Even if you’ve been looking forward to retiring for years, it’s still a major change to go from having limited free time to having nothing but. For retirees, it’s important to find the right living situation to support this new lifestyle.
Owning two homes can cause financial strain
Buying a second home can strain your financial situation and ultimately push retirement farther away. While some buyers are open to the idea of renting the property (which can be a significant amount of work to manage), others may balk at the notion of strangers living in their future full-time home.
Unless the property is rented enough to yield an after-tax profit, the move will ultimately reduce your cash flow available for saving and investment. For some, this could end up hurting retirement goals and further delay retirement.
It’s also worth keeping in mind that your breakeven point can change over time, even with a fixed mortgage. Changes to tax law, such as the ones made at the end of 2017, can increase the carrying costs of a home or second home. For example, state, local, and property taxes are now capped at $10,000 per year for single or married taxpayers.
The overall limit on deducting mortgage interest has also been reduced to $750,000 for new loans starting in 2018, down from $1M. While any of these rules could change in the future, there’s no guarantee they won’t become even more stringent. If you have the cash on hand to buy a home without a mortgage, that’s an option, though it’s worth doing the math to see if you’d be better off getting a loan and investing the cash instead.
If you rent the home, it’s always possible to offset rising property taxes or unfavorable tax changes with higher rents, but not every market will support it. Other changes outside of your control, such as an economic downturn, environmental changes, or wave of new rental inventory, can also impact your bottom line.
Different ways to approach buying a retirement home
There’s no one-size-fits-all approach, but for some, it can be advantageous to wait until you’re much closer to retirement to begin seriously searching. If you’re thinking of moving away, consider spending extended vacation time in the town or city. Ideally, renting a home in the neighborhood you’re thinking of moving to can help you experience life as a local. It’s one thing to visit as a tourist—but living somewhere can be an entirely different experience.
The same approach could apply to individuals or couples looking to stay nearby their current home. Even if you’ve only lived 20 minutes outside of the city, moving downtown could be a shock. Even if you just move down the street, you’ll still want to try and experience what retired life would look like. How do you plan to fill your days?
If you’re a ‘snowbird,’ you may ultimately decide to forgo the traditional two-home arrangement. Through rental websites like Airbnb or VRBO, it can be quite easy to explore a new city or country every year for a period during the winter months. This model offers flexibility, potential cost-savings, and helps keep individuals engaged with new activities.

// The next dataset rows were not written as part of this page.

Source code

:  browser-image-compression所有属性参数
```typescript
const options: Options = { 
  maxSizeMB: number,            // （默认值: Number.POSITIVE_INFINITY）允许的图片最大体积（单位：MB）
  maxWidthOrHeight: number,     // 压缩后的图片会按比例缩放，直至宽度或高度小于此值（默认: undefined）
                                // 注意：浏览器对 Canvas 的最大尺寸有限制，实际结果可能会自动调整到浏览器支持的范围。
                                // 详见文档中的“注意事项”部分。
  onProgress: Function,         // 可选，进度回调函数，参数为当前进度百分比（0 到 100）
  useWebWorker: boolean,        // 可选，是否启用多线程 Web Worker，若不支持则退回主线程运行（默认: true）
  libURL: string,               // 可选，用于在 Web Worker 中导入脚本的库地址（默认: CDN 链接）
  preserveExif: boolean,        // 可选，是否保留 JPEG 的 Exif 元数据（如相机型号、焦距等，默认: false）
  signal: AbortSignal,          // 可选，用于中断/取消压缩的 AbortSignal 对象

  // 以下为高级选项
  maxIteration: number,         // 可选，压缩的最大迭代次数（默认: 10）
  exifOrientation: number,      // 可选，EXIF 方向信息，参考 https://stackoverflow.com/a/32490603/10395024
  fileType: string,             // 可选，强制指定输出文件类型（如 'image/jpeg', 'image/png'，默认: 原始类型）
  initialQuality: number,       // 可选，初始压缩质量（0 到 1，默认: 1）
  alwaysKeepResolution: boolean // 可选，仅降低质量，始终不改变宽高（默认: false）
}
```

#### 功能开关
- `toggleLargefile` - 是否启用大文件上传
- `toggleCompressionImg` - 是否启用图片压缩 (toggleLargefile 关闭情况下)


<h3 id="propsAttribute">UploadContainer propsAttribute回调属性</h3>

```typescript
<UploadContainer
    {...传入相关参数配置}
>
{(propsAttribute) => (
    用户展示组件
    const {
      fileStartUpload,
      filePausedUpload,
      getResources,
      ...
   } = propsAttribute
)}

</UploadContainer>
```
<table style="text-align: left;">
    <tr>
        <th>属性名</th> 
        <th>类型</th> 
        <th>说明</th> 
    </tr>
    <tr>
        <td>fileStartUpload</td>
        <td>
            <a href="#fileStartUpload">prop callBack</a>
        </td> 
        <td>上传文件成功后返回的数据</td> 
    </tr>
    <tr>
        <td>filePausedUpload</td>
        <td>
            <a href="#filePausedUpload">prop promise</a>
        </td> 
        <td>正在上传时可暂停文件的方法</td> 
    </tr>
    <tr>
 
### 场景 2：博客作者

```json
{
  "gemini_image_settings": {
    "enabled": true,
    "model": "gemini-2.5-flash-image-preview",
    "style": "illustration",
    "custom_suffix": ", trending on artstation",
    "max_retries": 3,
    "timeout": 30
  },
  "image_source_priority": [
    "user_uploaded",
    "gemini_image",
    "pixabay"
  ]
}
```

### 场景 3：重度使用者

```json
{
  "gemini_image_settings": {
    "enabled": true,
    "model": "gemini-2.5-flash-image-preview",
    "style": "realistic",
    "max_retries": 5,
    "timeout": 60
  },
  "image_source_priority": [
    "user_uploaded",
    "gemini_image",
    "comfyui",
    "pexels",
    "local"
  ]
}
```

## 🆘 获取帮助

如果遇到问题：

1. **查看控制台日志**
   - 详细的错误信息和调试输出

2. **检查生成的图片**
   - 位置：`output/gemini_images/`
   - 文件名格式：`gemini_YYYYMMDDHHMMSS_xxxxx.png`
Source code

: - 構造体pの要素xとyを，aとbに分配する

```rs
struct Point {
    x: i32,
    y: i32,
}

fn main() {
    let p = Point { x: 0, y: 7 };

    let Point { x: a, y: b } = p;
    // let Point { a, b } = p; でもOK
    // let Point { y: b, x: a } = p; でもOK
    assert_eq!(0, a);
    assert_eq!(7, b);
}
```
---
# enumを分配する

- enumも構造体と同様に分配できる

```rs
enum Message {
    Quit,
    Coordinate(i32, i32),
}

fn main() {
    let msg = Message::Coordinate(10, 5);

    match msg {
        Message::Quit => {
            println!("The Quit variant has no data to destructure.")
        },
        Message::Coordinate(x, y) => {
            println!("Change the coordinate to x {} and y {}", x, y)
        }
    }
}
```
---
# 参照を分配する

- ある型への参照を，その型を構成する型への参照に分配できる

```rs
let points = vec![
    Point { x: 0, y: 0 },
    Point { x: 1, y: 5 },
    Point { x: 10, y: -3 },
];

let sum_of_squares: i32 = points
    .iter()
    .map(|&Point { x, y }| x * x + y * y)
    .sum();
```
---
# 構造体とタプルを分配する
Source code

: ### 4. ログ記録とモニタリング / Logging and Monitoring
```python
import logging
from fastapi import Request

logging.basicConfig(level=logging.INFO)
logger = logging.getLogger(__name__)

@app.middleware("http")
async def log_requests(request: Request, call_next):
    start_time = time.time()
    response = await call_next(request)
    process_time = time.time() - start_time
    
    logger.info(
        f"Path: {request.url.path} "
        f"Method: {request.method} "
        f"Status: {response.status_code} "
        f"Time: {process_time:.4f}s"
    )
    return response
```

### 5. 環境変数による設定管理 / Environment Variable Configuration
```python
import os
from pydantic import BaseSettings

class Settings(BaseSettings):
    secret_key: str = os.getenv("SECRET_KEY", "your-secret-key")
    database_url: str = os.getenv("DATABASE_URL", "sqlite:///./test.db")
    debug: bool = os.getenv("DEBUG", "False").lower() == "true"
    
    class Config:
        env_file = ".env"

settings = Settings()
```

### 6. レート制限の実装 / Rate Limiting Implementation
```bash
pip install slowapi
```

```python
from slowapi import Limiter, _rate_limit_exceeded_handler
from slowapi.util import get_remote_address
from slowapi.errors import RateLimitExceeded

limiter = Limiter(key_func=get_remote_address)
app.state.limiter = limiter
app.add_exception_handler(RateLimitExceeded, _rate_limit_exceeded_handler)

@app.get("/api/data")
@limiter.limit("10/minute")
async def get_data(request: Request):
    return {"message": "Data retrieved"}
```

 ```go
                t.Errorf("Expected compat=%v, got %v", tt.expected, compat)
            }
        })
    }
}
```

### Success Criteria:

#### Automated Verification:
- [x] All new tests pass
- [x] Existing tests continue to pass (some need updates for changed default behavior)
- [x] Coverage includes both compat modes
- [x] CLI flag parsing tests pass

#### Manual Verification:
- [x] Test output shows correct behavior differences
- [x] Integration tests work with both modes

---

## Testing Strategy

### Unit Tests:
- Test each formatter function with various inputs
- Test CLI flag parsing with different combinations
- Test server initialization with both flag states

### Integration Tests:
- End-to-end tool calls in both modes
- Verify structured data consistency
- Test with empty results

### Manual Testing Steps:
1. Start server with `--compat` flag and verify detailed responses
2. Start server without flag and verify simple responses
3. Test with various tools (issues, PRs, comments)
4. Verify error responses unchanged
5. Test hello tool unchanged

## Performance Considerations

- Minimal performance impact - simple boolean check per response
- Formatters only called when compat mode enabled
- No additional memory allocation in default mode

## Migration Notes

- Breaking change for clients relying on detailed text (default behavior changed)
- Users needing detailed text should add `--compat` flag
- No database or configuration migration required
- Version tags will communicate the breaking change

Homeowners who are eagerly looking to move on from a house that will take some time to sell may want to consider putting their home on the market early enough to capture more than one selling season. To avoid carrying multiple homes, you could consider renting if your house sells before your retirement date.
Buying a house at any stage is a major purchase, so it’s important to discuss your plans with your financial advisor and a real estate professional. Flexibility can pay off financially, which is something worth considering before buying a retirement home too early.